Server-Proximal Aggregation for Federated Domain-Incremental Learning under Partial Participation: Task-Uniform Convergence and Backward Transfer
Longtao Xu ⋅ Jian Li
Abstract
Real-world federated systems seldom operate on static data: input distributions drift while privacy rules forbid raw data sharing. We study Federated Domain-Incremental Learning (FDIL), where (i) clients are heterogeneous, (ii) tasks arrive sequentially with shifting domains, and (iii) the label space remains fixed. Two theoretical pillars remain missing for FDIL under partial participation: a guarantee of backward knowledge transfer (BKT) and a convergence rate that holds *uniformly across the task sequence*. We introduce SPECIAL (Server-Proximal Efficient Continual Aggregation for Learning), a simple, memory-free FDIL algorithm that adds a single server-side ``anchor'' to FedAvg: in each round, the server aggregates updates from a uniformly sampled subset of clients and then blends the result with the previous global model via a lightweight proximal step.
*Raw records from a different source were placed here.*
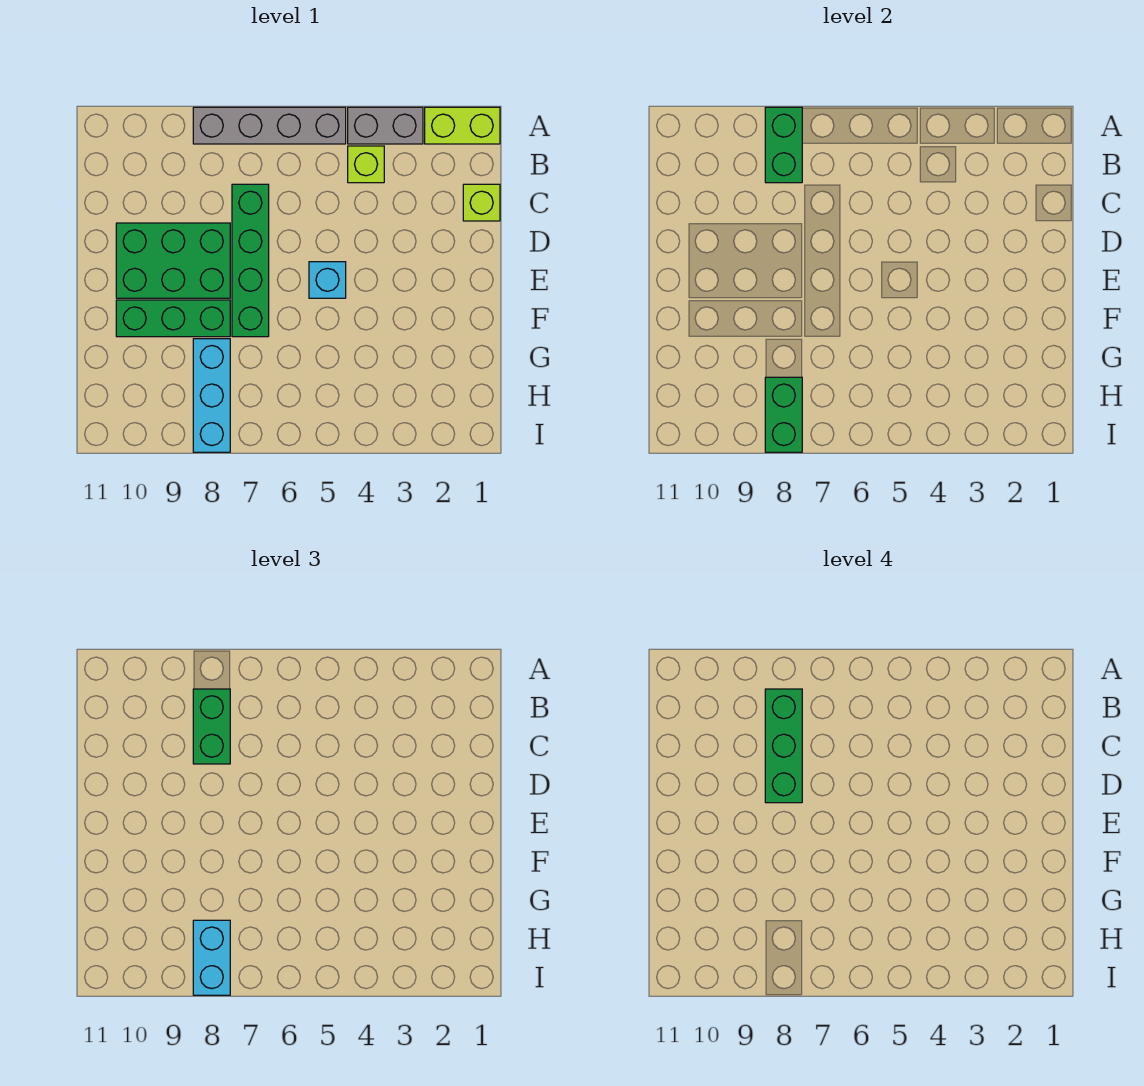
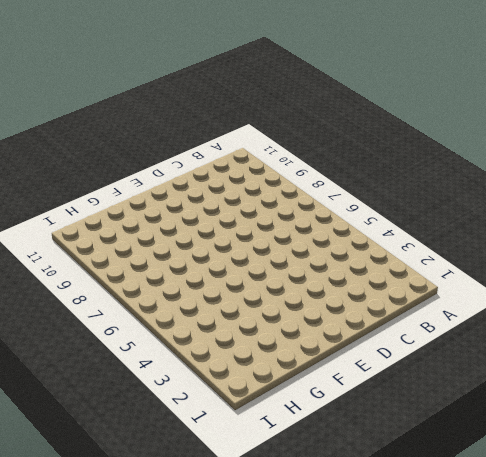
none -> lime brick A1:A2 level 1
none -> grey brick A3:A4 level 1
none -> grey brick A5:A8 level 1

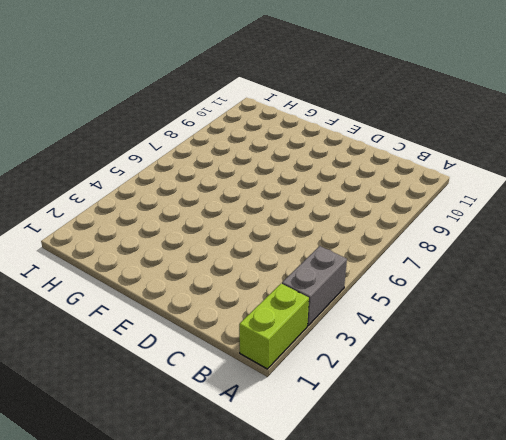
none -> grey brick A5:A8 level 1
none -> lime brick B4 level 1
none -> lime brick C1 level 1

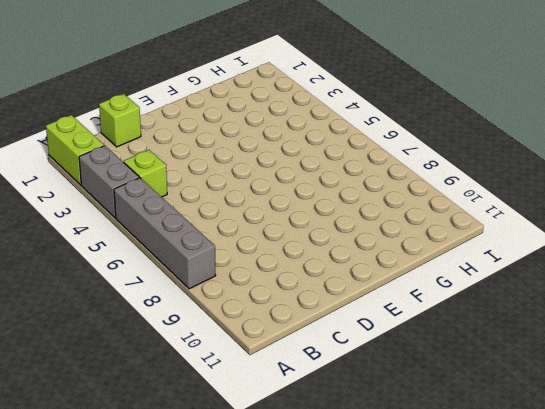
none -> green brick C7:F7 level 1
none -> green brick D8:E10 level 1
none -> cyan brick E5 level 1

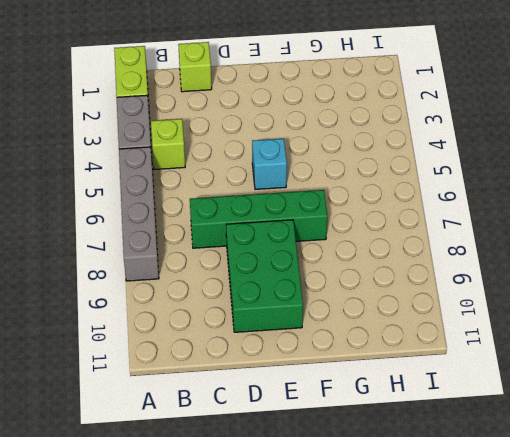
none -> green brick F8:F10 level 1
none -> cyan brick G8:I8 level 1
none -> green brick A8:B8 level 2

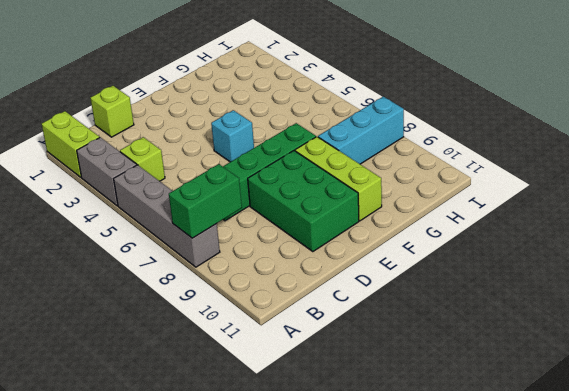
lime brick F8:F10 level 1 -> green brick F8:F10 level 1
none -> green brick H8:I8 level 2
none -> green brick B8:C8 level 3
none -> cyan brick H8:I8 level 3

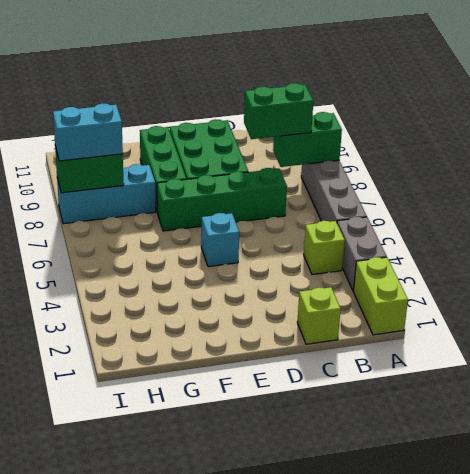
none -> green brick B8:D8 level 4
This anchor curbs cumulative drift without replay buffers, synthetic data, or task-specific heads, leaving communication cost and model size unchanged. Our theory shows that SPECIAL (i) *preserves earlier tasks*: a BKT bound caps any increase in earlier-task loss by a drift-controlled term that shrinks with more rounds, local epochs, and participating clients; and (ii) *achieves task-uniform, communication-efficient convergence* for non-convex FDIL with partial participation: $\mathcal{O}\!\big(\sqrt{E/(NT)}\big)$ in expected gradient norm, with $E$ local epochs, $T$ rounds, and $N$ participating clients, while explicitly separating optimization variance from inter-task drift. Experiments on standard FDIL benchmarks corroborate the theory.